## Text shown

==================================================

For many years, researchers from other organizations have been working on creating a genetically modified (GM) apple variety that would be higher in nutrients, more resistant to disease and pests, and appealing to growers and consumers. But Kobelt beat them to the punch with his new non-GM variety, which was created using only natural breeding and cross-pollination techniques, rather than genetic manipulation, which means that it also bears none of the very serious health threats that GM varieties do.

"These varieties of new apple have been created through non-GE (genetically engineered) techniques which is fantastic," said Claire Bleakley from GE Free NZ in Food and Environment, a non-profit organization working to raise awareness about the dangers of genetically modified organisms (GMOs). "It cannot be logical to spend millions of taxpayers dollars and research resources on a red GE apple we know could have dangers to the environment and people health and is simply not acceptable to the market, and already exists as a non-GE variant."

==================================================

## Input data
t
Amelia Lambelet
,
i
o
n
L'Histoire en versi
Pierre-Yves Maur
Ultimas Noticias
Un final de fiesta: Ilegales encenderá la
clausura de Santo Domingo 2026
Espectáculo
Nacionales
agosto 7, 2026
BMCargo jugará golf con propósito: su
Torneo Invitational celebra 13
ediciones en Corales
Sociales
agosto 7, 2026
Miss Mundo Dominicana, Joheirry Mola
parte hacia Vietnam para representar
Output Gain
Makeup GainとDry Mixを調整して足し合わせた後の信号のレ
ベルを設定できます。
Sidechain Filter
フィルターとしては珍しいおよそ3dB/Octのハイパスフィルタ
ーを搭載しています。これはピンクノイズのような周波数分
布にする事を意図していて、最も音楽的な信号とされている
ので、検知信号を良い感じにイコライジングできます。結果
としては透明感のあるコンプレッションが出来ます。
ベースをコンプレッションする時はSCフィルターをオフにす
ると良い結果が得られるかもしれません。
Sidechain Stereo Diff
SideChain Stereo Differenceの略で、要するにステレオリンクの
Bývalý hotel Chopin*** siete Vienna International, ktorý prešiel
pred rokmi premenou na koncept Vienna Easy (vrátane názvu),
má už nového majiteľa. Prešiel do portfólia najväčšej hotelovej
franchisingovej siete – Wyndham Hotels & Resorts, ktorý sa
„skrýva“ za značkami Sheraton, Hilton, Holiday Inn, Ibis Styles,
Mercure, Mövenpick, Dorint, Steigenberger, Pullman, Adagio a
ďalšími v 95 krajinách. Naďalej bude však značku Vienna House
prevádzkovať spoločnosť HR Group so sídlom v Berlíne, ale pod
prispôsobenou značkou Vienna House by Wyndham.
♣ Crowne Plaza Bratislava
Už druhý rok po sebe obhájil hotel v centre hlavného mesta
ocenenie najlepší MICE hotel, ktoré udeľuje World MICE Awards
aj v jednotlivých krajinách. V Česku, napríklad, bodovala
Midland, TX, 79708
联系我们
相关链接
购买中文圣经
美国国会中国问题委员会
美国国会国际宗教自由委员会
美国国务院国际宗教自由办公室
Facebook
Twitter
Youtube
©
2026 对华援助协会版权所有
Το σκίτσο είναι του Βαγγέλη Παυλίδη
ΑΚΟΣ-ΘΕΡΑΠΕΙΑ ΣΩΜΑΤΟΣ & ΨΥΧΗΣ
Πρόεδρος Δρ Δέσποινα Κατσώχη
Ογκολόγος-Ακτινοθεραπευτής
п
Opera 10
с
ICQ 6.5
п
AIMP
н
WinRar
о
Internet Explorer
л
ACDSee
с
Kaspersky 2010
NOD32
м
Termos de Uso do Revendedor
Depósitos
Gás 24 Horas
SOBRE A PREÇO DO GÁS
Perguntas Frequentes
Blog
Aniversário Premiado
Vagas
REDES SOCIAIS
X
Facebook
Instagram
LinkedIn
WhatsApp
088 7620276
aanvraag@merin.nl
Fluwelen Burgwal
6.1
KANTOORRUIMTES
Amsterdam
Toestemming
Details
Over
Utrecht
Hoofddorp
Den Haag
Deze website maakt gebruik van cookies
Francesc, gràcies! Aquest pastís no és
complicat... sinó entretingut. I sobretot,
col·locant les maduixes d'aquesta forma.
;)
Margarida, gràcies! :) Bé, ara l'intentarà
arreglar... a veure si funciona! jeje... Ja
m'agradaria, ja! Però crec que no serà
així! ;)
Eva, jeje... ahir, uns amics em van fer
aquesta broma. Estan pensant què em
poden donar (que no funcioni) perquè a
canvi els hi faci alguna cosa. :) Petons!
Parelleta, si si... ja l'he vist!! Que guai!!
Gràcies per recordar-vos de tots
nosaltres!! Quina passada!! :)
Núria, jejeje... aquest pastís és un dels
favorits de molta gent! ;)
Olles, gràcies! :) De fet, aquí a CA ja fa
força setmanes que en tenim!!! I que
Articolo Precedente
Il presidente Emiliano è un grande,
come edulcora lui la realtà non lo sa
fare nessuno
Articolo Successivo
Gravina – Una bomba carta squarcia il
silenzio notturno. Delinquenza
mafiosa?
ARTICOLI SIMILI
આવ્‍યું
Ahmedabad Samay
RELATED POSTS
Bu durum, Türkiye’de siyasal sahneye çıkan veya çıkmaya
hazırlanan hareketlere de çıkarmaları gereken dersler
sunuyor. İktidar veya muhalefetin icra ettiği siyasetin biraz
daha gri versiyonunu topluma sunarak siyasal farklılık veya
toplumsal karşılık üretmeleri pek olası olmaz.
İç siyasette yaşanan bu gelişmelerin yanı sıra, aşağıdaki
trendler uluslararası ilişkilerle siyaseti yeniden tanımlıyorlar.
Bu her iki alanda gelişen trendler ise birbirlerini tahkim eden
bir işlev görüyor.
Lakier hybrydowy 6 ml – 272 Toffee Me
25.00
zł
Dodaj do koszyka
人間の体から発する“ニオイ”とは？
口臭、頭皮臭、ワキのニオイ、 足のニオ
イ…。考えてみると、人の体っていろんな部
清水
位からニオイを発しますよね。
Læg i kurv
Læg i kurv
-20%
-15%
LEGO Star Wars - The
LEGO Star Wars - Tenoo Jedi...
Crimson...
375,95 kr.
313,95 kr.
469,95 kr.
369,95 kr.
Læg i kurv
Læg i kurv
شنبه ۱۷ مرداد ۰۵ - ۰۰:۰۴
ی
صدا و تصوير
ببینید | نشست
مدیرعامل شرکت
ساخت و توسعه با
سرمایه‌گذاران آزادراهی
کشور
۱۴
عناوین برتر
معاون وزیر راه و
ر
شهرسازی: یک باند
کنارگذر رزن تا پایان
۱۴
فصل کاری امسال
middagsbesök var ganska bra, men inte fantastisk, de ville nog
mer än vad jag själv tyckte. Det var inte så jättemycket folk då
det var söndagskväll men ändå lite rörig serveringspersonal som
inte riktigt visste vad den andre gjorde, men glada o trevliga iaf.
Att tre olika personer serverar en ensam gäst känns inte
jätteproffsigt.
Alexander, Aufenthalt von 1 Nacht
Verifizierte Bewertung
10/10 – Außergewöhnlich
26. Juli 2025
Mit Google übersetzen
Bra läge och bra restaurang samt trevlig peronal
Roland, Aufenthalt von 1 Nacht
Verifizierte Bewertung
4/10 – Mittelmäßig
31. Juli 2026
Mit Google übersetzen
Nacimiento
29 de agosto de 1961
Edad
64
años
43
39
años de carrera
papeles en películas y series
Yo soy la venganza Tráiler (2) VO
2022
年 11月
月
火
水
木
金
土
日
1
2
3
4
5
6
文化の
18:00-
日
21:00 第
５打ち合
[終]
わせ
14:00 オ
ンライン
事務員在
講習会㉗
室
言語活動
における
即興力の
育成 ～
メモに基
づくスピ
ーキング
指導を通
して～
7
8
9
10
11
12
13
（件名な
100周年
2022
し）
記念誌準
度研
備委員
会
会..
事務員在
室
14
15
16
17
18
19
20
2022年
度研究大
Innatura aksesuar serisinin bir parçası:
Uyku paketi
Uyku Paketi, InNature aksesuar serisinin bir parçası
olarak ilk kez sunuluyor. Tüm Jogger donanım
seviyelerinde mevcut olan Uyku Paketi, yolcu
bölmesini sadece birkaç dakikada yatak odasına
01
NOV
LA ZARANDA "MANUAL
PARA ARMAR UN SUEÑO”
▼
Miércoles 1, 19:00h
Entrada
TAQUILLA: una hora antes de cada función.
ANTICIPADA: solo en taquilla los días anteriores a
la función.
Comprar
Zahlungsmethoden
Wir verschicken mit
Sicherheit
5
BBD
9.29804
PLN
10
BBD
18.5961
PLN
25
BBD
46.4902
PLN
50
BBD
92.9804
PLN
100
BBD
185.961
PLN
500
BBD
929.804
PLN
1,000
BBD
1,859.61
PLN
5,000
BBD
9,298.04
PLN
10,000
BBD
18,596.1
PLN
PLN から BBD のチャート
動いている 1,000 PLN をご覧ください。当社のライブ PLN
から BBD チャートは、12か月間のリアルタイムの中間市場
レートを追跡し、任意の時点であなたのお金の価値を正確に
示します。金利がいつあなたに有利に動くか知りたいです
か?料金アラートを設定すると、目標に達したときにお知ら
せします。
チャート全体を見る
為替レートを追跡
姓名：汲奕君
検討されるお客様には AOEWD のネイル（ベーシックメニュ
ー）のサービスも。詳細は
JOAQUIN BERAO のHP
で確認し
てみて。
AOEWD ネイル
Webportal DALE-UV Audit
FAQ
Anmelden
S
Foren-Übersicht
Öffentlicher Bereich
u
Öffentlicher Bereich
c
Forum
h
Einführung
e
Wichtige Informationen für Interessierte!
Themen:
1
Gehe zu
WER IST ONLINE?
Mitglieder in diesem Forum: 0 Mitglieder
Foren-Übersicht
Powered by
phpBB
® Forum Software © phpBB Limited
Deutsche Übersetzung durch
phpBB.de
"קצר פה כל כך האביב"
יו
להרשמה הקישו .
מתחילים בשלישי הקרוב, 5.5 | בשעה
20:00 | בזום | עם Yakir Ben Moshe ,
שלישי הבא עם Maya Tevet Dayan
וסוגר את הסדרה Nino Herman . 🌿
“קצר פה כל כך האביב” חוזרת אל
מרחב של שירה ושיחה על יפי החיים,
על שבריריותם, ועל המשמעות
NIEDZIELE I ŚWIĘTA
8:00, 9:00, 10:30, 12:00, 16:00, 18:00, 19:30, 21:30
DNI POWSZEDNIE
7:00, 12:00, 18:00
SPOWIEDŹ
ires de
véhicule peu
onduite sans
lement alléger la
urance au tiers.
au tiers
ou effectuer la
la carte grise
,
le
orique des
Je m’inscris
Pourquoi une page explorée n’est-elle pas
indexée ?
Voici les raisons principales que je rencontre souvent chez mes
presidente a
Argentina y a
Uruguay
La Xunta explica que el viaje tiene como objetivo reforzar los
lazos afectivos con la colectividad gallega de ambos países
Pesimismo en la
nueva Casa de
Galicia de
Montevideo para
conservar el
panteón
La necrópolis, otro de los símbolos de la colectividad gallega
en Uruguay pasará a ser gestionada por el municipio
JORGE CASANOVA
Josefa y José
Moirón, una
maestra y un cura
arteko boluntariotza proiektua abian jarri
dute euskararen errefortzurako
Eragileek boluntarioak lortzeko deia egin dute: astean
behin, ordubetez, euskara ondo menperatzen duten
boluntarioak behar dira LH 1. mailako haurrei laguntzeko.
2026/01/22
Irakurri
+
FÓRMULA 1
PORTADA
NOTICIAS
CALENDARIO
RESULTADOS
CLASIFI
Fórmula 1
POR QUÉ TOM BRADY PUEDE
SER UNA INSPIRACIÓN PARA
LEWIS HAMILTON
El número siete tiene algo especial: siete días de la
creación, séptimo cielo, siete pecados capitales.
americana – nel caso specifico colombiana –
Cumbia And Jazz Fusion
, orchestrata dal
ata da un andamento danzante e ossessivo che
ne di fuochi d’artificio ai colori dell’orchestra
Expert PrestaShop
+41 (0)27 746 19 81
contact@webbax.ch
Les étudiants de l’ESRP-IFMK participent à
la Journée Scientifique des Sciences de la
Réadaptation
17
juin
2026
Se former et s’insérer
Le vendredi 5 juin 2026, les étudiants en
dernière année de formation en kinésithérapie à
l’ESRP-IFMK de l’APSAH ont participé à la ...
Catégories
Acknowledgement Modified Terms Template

==================================================

## Tasks for this exercise
**a)** From the text about the non-GM apple, list the qualities that researchers at other organizations wanted their GM apple variety to have.
**b)** Extend the text about the non-GM apple variety, starting after its last sentence.
The listing is not needed for this work.

## Results of the tasks
**a)**
- Higher in nutrients
- More resistant to disease and pests
- Appealing to growers and consumers

**b)**
The RedLove apple is both sweet and tangy; it works well both raw and cooked; it bears a uniquely beautiful red color; it contains higher-than-normal levels of antioxidants; and it is resistant to scab disease. And best of all, every one of these traits was infused naturally and without artificial genetic alterations.

The development of the RedLove is a perfect example of why GMOs are both inferior and unnecessary. Besides being dangerous to animals, the environment, and humans (https://www.naturalnews.com/GMO.html), GMOs simply do not provide any additional growing or consumption benefit over natural varieties, particularly natural varieties like the RedLove that have been naturally bred to bear the most desirable characteristics.